I repeated this over and over, through tears, through rage, through confusion, through grief, and through loneliness.
Finally, I started to understand. I could be furious at how she treated me and also have compassion for her suffering. I could be brokenhearted and also have compassion for how miserable she clearly was. I could hate her for what she did to me and also have compassion for what had happened to her to create such psychological instability in her own mind.
And I could do the same for myself. I could feel broken and depressed and also have compassion for myself. I could feel shame and also have compassion for myself. I could hear her abusive voice in my head, now my own inner critic, and also have compassion for myself.
Compassion can exist at the same time as anger, grief, hatred, and shame. Fondness or affection is not a prerequisite for compassion. In fact, seeing someone in their wholeness, both the “good” and “bad” parts of them, is a huge part of compassion.

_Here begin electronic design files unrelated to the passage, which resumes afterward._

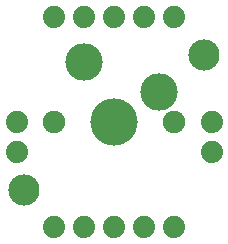
<source format=gbr>
G04 EAGLE Gerber RS-274X export*
G75*
%MOMM*%
%FSLAX34Y34*%
%LPD*%
%INSoldermask Bottom*%
%IPPOS*%
%AMOC8*
5,1,8,0,0,1.08239X$1,22.5*%
G01*
%ADD10C,2.641600*%
%ADD11C,4.001600*%
%ADD12C,3.165100*%
%ADD13C,1.915100*%
%ADD14C,1.879600*%


D10*
X171450Y152400D03*
X19050Y38100D03*
D11*
X95250Y95250D03*
D12*
X69850Y146050D03*
X133350Y120650D03*
D13*
X44450Y95250D03*
X146050Y95250D03*
D14*
X146050Y6350D03*
X120650Y6350D03*
X95250Y6350D03*
X69850Y6350D03*
X44450Y6350D03*
X146050Y184150D03*
X120650Y184150D03*
X95250Y184150D03*
X69850Y184150D03*
X44450Y184150D03*
X177800Y69850D03*
X177800Y95250D03*
X12700Y69850D03*
X12700Y95250D03*
M02*

</source>
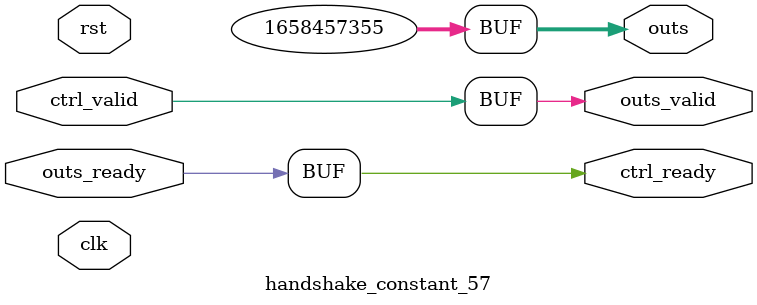
<source format=v>
`timescale 1ns / 1ps
module handshake_constant_57 #(
  parameter DATA_WIDTH = 32  // Default set to 32 bits
) (
  input                       clk,
  input                       rst,
  // Input Channel
  input                       ctrl_valid,
  output                      ctrl_ready,
  // Output Channel
  output [DATA_WIDTH - 1 : 0] outs,
  output                      outs_valid,
  input                       outs_ready
);
  assign outs       = 37'b0100101100010110110100000110100001011;
  assign outs_valid = ctrl_valid;
  assign ctrl_ready = outs_ready;

endmodule

</source>
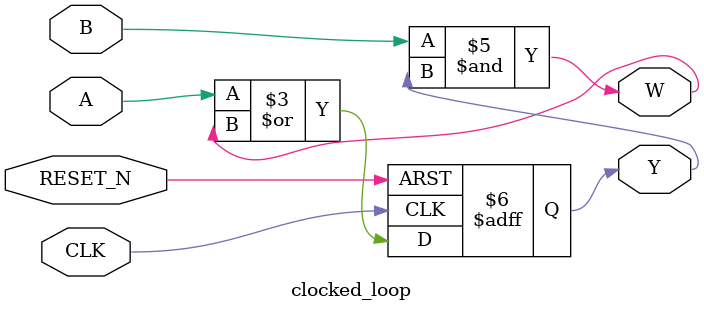
<source format=v>
module clocked_loop (A,B,CLK,RESET_N,Y,W); 
   input  A,B,CLK,RESET_N;
   output Y,W; 
   reg Y,W;

   always@(posedge CLK or negedge RESET_N) 
   begin
      if (! RESET_N)
         Y <= 1'b0;
      else
         Y <= A | W;
   end

   always@(B or Y) W = B & Y;

endmodule

</source>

And beyond that, once you feel compassion for someone else’s suffering, even love can exist at the same time as anger, grief, hatred, and shame. You can love the part of them that hurts, the part that is suffering, and in this way, you can move towards healing the pain.
“I would like my life to be a statement of love and compassion–and where it isn’t, that’s where my work lies.”
― Ram Dass
What Ram Dass is saying here is essentially the same thing that Jesus said, “Love your enemies.” It is possible to have love in your heart, no matter what someone has done to you.
It took me YEARS to get to a place where when I thought of my mother, I was able to send her love. Now, don’t get me wrong — I was still angry, sad, confused, and traumatized (sometimes all at once) but at the same time I was feeling all of that, I was also able to feel compassion for her suffering, and then from there, eventually, I could feel love for her.
My mother died earlier this summer. I hadn’t spoken to her in over 15 years, but when I heard she was dying, I went to the hospital to say goodbye. It took 30 minutes of meditation in the hospital parking lot to regulate my nervous system so I wasn’t about to have a panic attack, but once I felt centered, I went in.
I told her I loved her, and I meant it. She asked what had happened, why we hadn’t spoken in so long. I looked at her and said, honestly, “Our relationship caused me too much anxiety. I couldn’t handle it, so I pulled away.” She said she wished it had been different. I cried and told her I did, too.
And then I held her hand and told her all the things I loved about her. And I told her all the things I knew others loved about her, too.
She denied it all. She said, “Oh, come on” and waved me away.
I know mom. I know you never felt worthy of love. I know that’s why you tormented me, and I can see that through the eyes of compassion now. Hurt people hurt people, until we break the generational cycle.
So, I’m here to break that cycle. I’m here to “be a statement of love and compassion.” In many ways, mom, you were the hardest place to do that work. You were the person who did the most damage to me and so you were also the hardest person for me to love. But I thank you for that lesson because you know what? Now that I know how to feel compassion for you, I can feel that same love for everyone I meet.
I understand that loving someone has nothing to do with agreeing with their actions, their beliefs, or their words and, instead, has everything to do with seeing them in their wholeness and that simple Mettā prayer of compassion:
“May you be free from suffering and the causes of suffering. May you find happiness and the causes of happiness.”